Alice Eardley, “‘I haue not time to point yr booke . . . which I desire you yourselfe to doe’: Editing the Form of Early Modern Manuscript Verse,” The Work of Form: Poetics and Materiality in Early Modern Culture, ed. Ben Burton and Elizabeth Scott-Baumann (Oxford: OUP, 2014), pp. 162-178, quoted here pp. 165-6.
George Herbert, The Thanksgiving
  • Oh King of grief! (a title strange, yet true,
  • To thee of all kings onely due)
  • Oh King of wounds! how shall I grieve for thee,
  • Who in all grief preventest me?
  • Shall I weep bloud? why, thou hast wept such store
  • That all thy body was one doore.
  • Shall I be scourged, flouted, boxed, sold?
  • ’Tis but to tell the tale is told.
  • My God, my God, why dost thou part from me?
  • Was such a grief as cannot be.
  • Shall I then sing, skipping, thy doleful storie,
  • And side with thy triumphant glorie?
  • Shall thy stokes be my stroking? thorns, my flower?
  • Thy rod, my posie? crosse, my bower?
  • But how then shall I imitate thee, and
  • Copie thy fair, though bloudie hand?
  • Surely I will revenge me on thy love,
  • And trie who shall victorious prove.
  • If thou dost give me wealth, I will restore
  • All back unto thee by the poore.
  • If thou dost give me honour, men shall see,
  • The honour doth belong to thee.
  • I will not marry; or, if she be mine,
  • She and her children shall be thine.
  • My bosome friend, if he blaspheme thy name,
  • I will tear thence his love and fame.
  • One half of me being gone, the rest I give
  • Unto some Chappell, die or live.
  • As for thy passion--But of that anon,
  • When with the other I have done.
  • For thy predestination I’le contrive,
  • That three yeares hence, if I survive,
  • I’le build a spittle, or mend common wayes,
  • And mend mine own without delayes.
  • Then I will use the works of thy creation,
  • As if I us’d them but for fashion.
  • The world and I will quarrell; and the yeare
  • Shall not perceive, that I am here.
  • My musick shall finde thee, and ev’ry string
  • Shall have his attribute to sing;
  • That all together may accord in thee,
  • And prove one God, one harmonie.
  • If thou shalt give me wit, it shall appeare,
  • If thou hast give’n it me, ’tis here.

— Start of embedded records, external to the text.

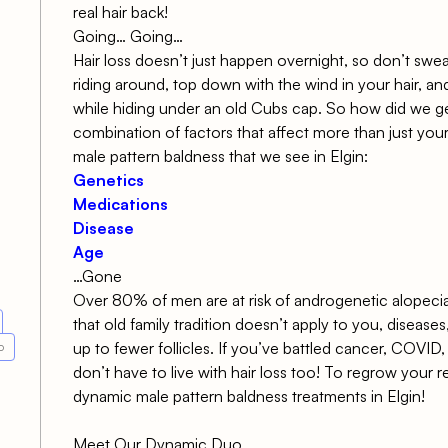
real hair back!
Going… Going…
Hair loss doesn’t just happen overnight, so don’t swe
riding around, top down with the wind in your hair, an
while hiding under an old Cubs cap. So how did we get
combination of factors that affect more than just your
male pattern baldness that we see in Elgin:
Genetics
Medications
Disease
Age
…Gone
Over
80% of men are at risk of
androgenetic alopeci
that old family tradition doesn’t apply to you, diseases
up to fewer follicles. If you’ve battled cancer, COVI
o
don’t have to live with hair loss too! To regrow your r
dynamic male pattern baldness treatments
in Elgin!
Meet Our Dynamic Duo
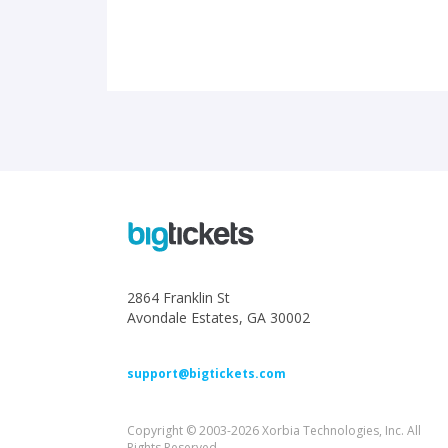
2864 Franklin St
Avondale Estates, GA 30002
support@bigtickets.com
Copyright © 2003-2026 Xorbia Technologies, Inc. All
Rights Reserved.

  • Nay, I will reade thy book, and never move
  • Till I have found therein thy love,
  • Thy art of love, which I’le turn back on thee:
  • O my deare Saviour, Victorie!
  • Then for thy passion–I will do for that–
  • Alas, my God, I know not what.
George Herbert, “The Thanksgiving” (published 1633), in Helen Wilcox ed., The English Poems of George Herbert (Cambridge: Cambridge University Press, 2007), pp. 112-3.
Margaret Cavendish
Of the Subtlety of Motion (1664 version)
  • Could we the several motions of life know,
  • The subtle windings, and the ways they go:
  • We should of unknown things dispute no more,
  • How they be done, but the great God adore.
  • But we with ignorance about do run,
  • To know the ends, and how they first begun.

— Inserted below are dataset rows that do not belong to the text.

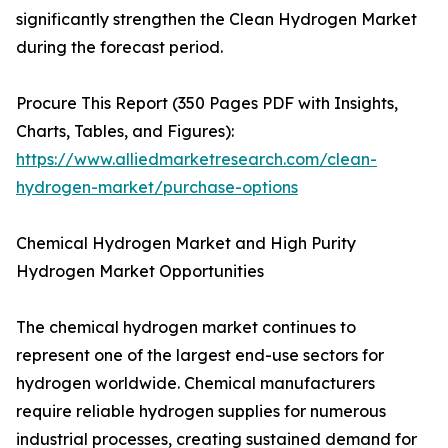
significantly strengthen the Clean Hydrogen Market
during the forecast period.
Procure This Report (350 Pages PDF with Insights,
Charts, Tables, and Figures):
https://www.alliedmarketresearch.com/clean-
hydrogen-market/purchase-options
Chemical Hydrogen Market and High Purity
Hydrogen Market Opportunities
The chemical hydrogen market continues to
represent one of the largest end-use sectors for
hydrogen worldwide. Chemical manufacturers
require reliable hydrogen supplies for numerous
industrial processes, creating sustained demand for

  • Spending that life, which God in us did raise
  • To worship him, and in his works to praise,
  • With fruitless, vain, impossible pursuits,
  • In schools, lectures, and quarrelling disputes.
  • We never give him thanks that did us make,
  • But proud, as petty gods, our selves do take.
Women Poets of the English Civil War, ed. Sarah C.E. Ross and Elizabeth Scott-Baumann (Manchester: Manchester University Press, 2017), p. 213.